About 400 onlookers dashed to the shore to witness the reproductive mayhem of Leuresthes tenuis, the iconic Southern California fish that leaves its briny realm to mate on the sand.

They also were watching the launch of a scientific attempt to establish the world's first sustainable captive population of grunion -- a lofty goal for California marine aquariums. A half-dozen researchers and volunteers in white lab coats and cutoffs waded into the surf with plastic buckets, collecting as many as possible, then gently coaxing eggs and sperm into specimen vials before setting them free.

For several hours, the tiny strip of intensely urbanized beach next to one of the world's busiest ports was a landing zone for wave after wave of the 6-inch night-time spawners: vibrant, vulnerable and acutely aware they had little time to complete their urgent business.

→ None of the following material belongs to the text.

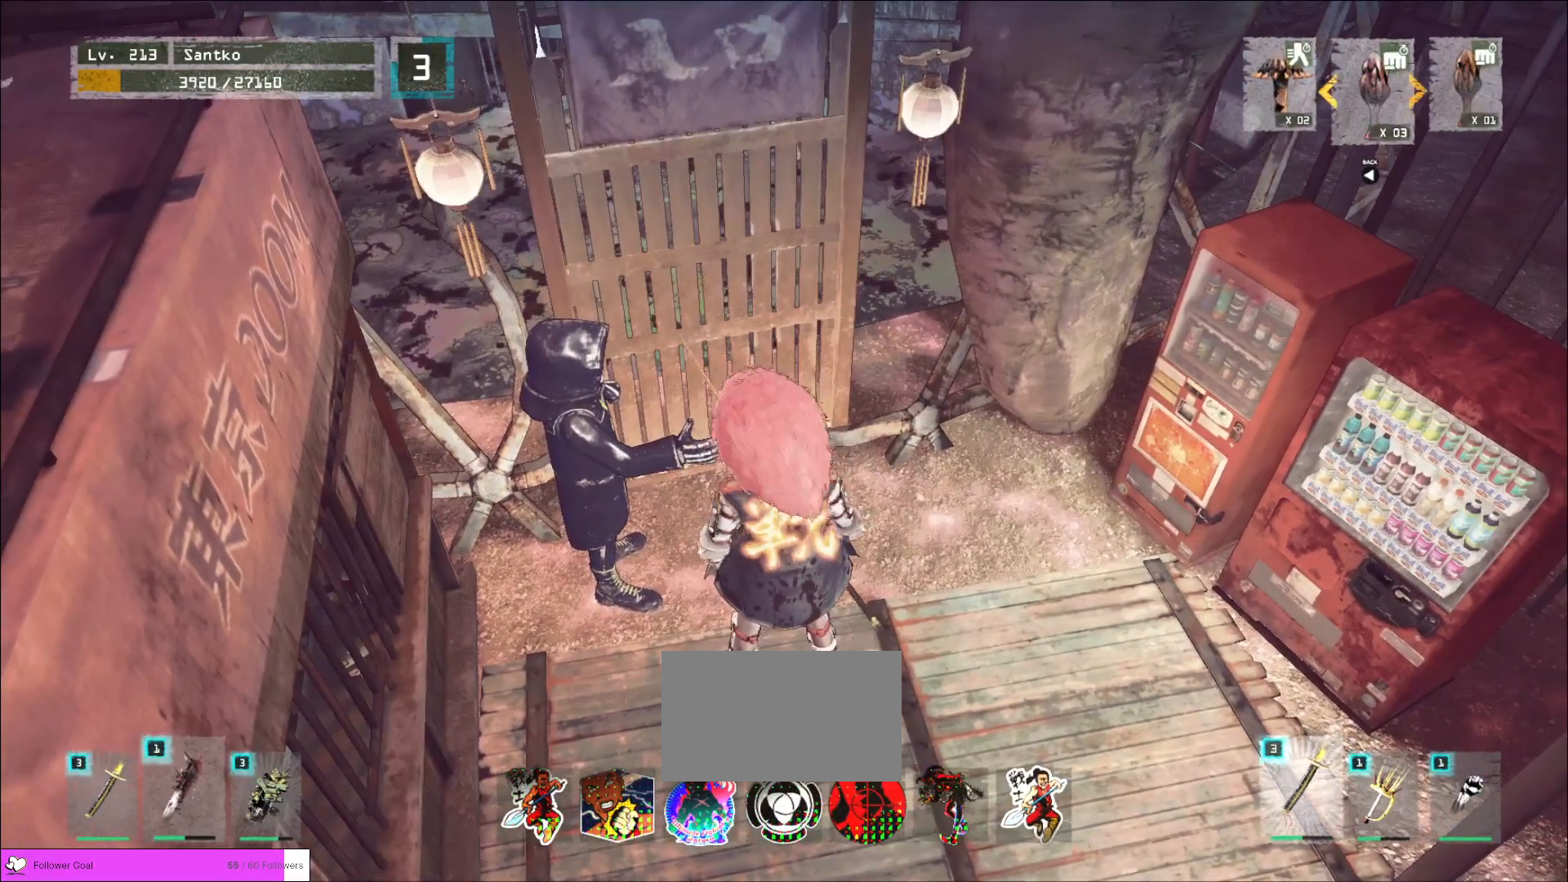
{"keys": [], "mouse": [], "events": [[40, "c", "up"], [80, "c", "down"], [200, "c", "up"], [240, "c", "down"], [360, "c", "up"], [400, "c", "down"], [480, "c", "up"]]}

In the center of the action was Kiersten Darrow, research curator at the Cabrillo Marine Aquarium, and the team specially trained to use both hands to squeeze out grunion eggs and milt without harming the wrigglers.

Some of the pinkish gooey results were blended in a plexiglass bucket to fertilize the eggs on the spot. Other samples were hustled to the aquarium laboratory a few hundred yards away to be flash-frozen by dipping the specimen vials in a tank of liquid nitrogen -- which is slightly warmer than the surface of Pluto -- and stored in an ultra-cold refrigerated biological archive.

Cryo-preserved samples will be revived as needed by carefully heating them up, first with dry ice, then with icy saline solution and finally with cold ocean water.

"We'll get fertilization rates of about 10%," Darrow said, "which is fine for our purposes."